New co-op housing at Fraserview signals change in financing affordable housing


Monday, December 12th, 2016

Fraserview co-op signals change in financing affordable housing

Kim Pemberton
The Vancouver Sun

A new co-operative housing project, near the Fraser River off Marine Drive, is under construction after the City of Vancouver donated land to the Vancouver Community Land Trust run under the auspices of the Co-Operative Housing Federation of B.C.

The new Fraserview Housing Co-op, which will provide 278 homes in two residential towers at 2910 East Kent Ave., is expected to open by the end of 2017. It is part of a new approach being taken to creating affordable housing in the province. 

The federation set up the Vancouver Community Land Trust in 2014. Besides the two residential towers now under construction on Kent Avenue, the trust is working in partnership with two smaller, non-profit housing providers to provide more housing on other city-donated land sites, so there will be 358 new homes in total (including the Fraserview Housing co-op that will be in the two residential towers).

One of the non-profits is Tikva Housing Society, which will provide 32 townhomes — also at the Fraserview site — for working, low-income Jewish adults and families.

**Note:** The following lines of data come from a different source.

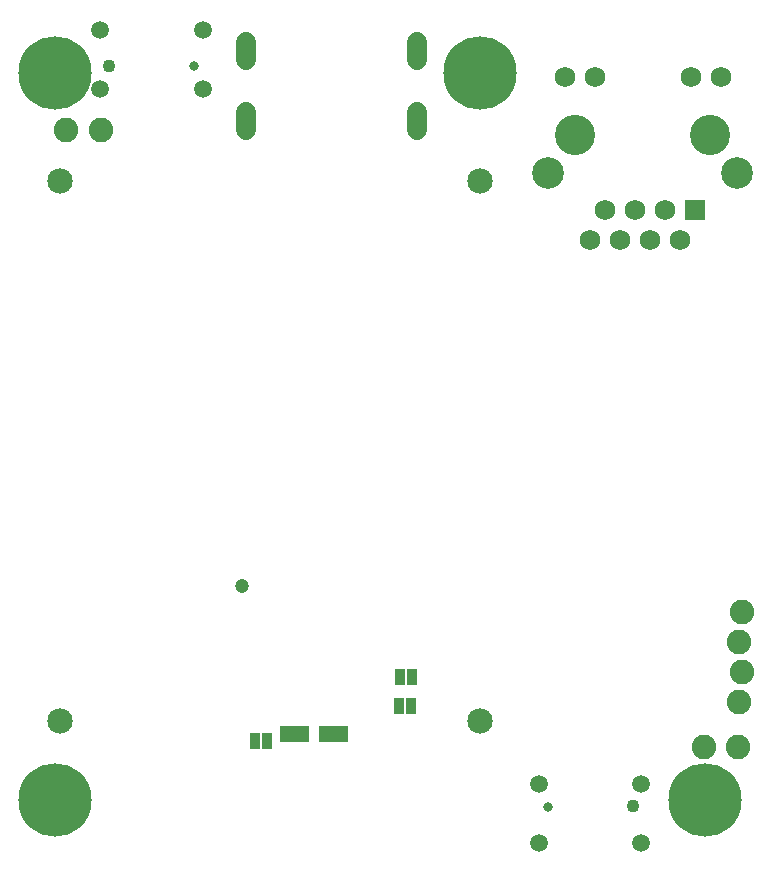
<source format=gbr>
G04 EAGLE Gerber RS-274X export*
G75*
%MOMM*%
%FSLAX34Y34*%
%LPD*%
%INSoldermask Bottom*%
%IPPOS*%
%AMOC8*
5,1,8,0,0,1.08239X$1,22.5*%
G01*
%ADD10C,2.153200*%
%ADD11R,1.727200X1.727200*%
%ADD12C,1.727200*%
%ADD13C,2.679700*%
%ADD14C,3.403600*%
%ADD15C,1.701800*%
%ADD16C,1.103200*%
%ADD17C,1.203200*%
%ADD18R,0.838200X1.473200*%
%ADD19C,1.511200*%
%ADD20C,0.803200*%
%ADD21C,2.082800*%
%ADD22C,6.203200*%


D10*
X405000Y578600D03*
X405000Y121400D03*
X49400Y121400D03*
X49400Y578600D03*
D11*
X587248Y554228D03*
D12*
X574548Y528828D03*
X561848Y554228D03*
X549148Y528828D03*
X536448Y554228D03*
X523748Y528828D03*
X511048Y554228D03*
X498348Y528828D03*
D13*
X622808Y585978D03*
X462788Y585978D03*
D12*
X476758Y666750D03*
X502158Y666750D03*
X608838Y666750D03*
X583438Y666750D03*
D14*
X599948Y617728D03*
X485648Y617728D03*
D15*
X351556Y681603D02*
X351556Y696589D01*
X206556Y696589D02*
X206556Y681603D01*
X206556Y636989D02*
X206556Y622003D01*
X351556Y622003D02*
X351556Y636989D01*
D16*
X351556Y621996D03*
X351556Y636996D03*
X351556Y626496D03*
X351556Y632496D03*
X351556Y681496D03*
X351556Y696496D03*
X351556Y685996D03*
X351556Y691996D03*
X206556Y621996D03*
X206556Y636996D03*
X206556Y626496D03*
X206556Y632496D03*
X206556Y681496D03*
X206556Y685996D03*
X206556Y696496D03*
X206556Y691996D03*
D17*
X203056Y236081D03*
D18*
X224560Y105000D03*
X214400Y105000D03*
D19*
X169900Y656650D03*
X83500Y656650D03*
X83500Y707150D03*
X169900Y707150D03*
D20*
X162700Y676650D03*
D16*
X90700Y676000D03*
D20*
X162700Y676650D03*
D19*
X454800Y68750D03*
X541200Y68750D03*
X541200Y18250D03*
X454800Y18250D03*
D20*
X462000Y48750D03*
D16*
X534000Y49400D03*
D20*
X462000Y48750D03*
D21*
X623730Y137500D03*
X626270Y162900D03*
X623730Y188300D03*
X626270Y213700D03*
D18*
X336920Y159350D03*
X347080Y159350D03*
X336629Y134061D03*
X346789Y134061D03*
D21*
X623278Y100000D03*
X594322Y100000D03*
D18*
X272372Y110500D03*
X280500Y110500D03*
X288628Y110500D03*
X256128Y110500D03*
X248000Y110500D03*
X239872Y110500D03*
D21*
X83528Y621750D03*
X54572Y621750D03*
D22*
X45000Y670000D03*
X595000Y55000D03*
X45000Y55000D03*
X405000Y670000D03*
M02*

</source>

The other non-profit is Sanford Housing Society, which has a 48-unit project on Kingsway slated to open in March. That complex will provide homes to low-income singles — half of whom are people living with mental illness.

The Co-Operative Housing Federation of B.C. is now in talks with the municipalities of Surrey, Maple Ridge and North Cowichan to see if land donations in those communities can result in new affordable housing, said federation executive director Thom Armstrong.

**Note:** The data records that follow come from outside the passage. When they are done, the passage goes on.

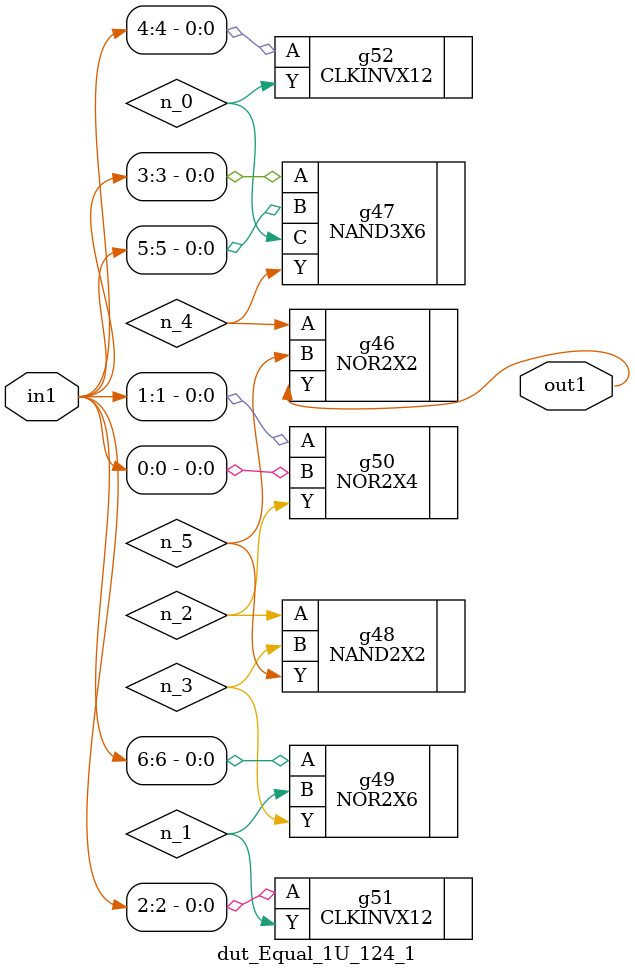
<source format=v>
`timescale 1ps / 1ps


module dut_Equal_1U_124_1(in1, out1);
  input [6:0] in1;
  output out1;
  wire [6:0] in1;
  wire out1;
  wire n_0, n_1, n_2, n_3, n_4, n_5;
  NOR2X2 g46(.A (n_4), .B (n_5), .Y (out1));
  NAND2X2 g48(.A (n_2), .B (n_3), .Y (n_5));
  NAND3X6 g47(.A (in1[3]), .B (in1[5]), .C (n_0), .Y (n_4));
  NOR2X6 g49(.A (in1[6]), .B (n_1), .Y (n_3));
  NOR2X4 g50(.A (in1[1]), .B (in1[0]), .Y (n_2));
  CLKINVX12 g51(.A (in1[2]), .Y (n_1));
  CLKINVX12 g52(.A (in1[4]), .Y (n_0));
endmodule



</source>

“Co-ops are a vital part of the solution for new affordable housing going forward. They’re all non-profit, so if you are a municipality it’s a smart thing to do with assets of land by investing in a land trust,” said Armstrong.

The waiting list for applicants for the Fraserview Housing Co-op will not be open until next spring. However, both the Tikva Housing Society and the Sanford Housing Society are accepting applications. Both non-profits have contributed almost $4 million to the projects. B.C. Housing also provided $4 million of project development funding.

The federation helped create the Athletes Village Co-op in 2011, that has 84 units, through the Vancouver Community Land Trust. And, in 2015, the federation created the Community Land Trust Foundation of B.C., with the goal of acquiring, creating and preserving affordable housing in the province.

In the past, co-ops in B.C. were mostly built between 1972 and 1992 and were funded by the federal government.

“Part of the problem around housing affordability is we need to build actual affordable housing — for governments to put money on the table and to partner with non-profits like the co-op (federation),” said Marc Lee, a senior economist with the Canadian Centre for Policy Alternatives.

“But that ended in the early 1990s when the federal government pulled out for budgetary reasons for (financing) new construction. The main barrier to them now being created is upfront capital. But once it’s built you have the revenue stream attached to it from rents. They tend to pay for themselves in 20 to 25 years,” said Lee.

He noted it would take 5,000 new units a year to keep up with the demand for affordable housing in B.C., according to estimates from the B.C. Non-Profit Housing Association.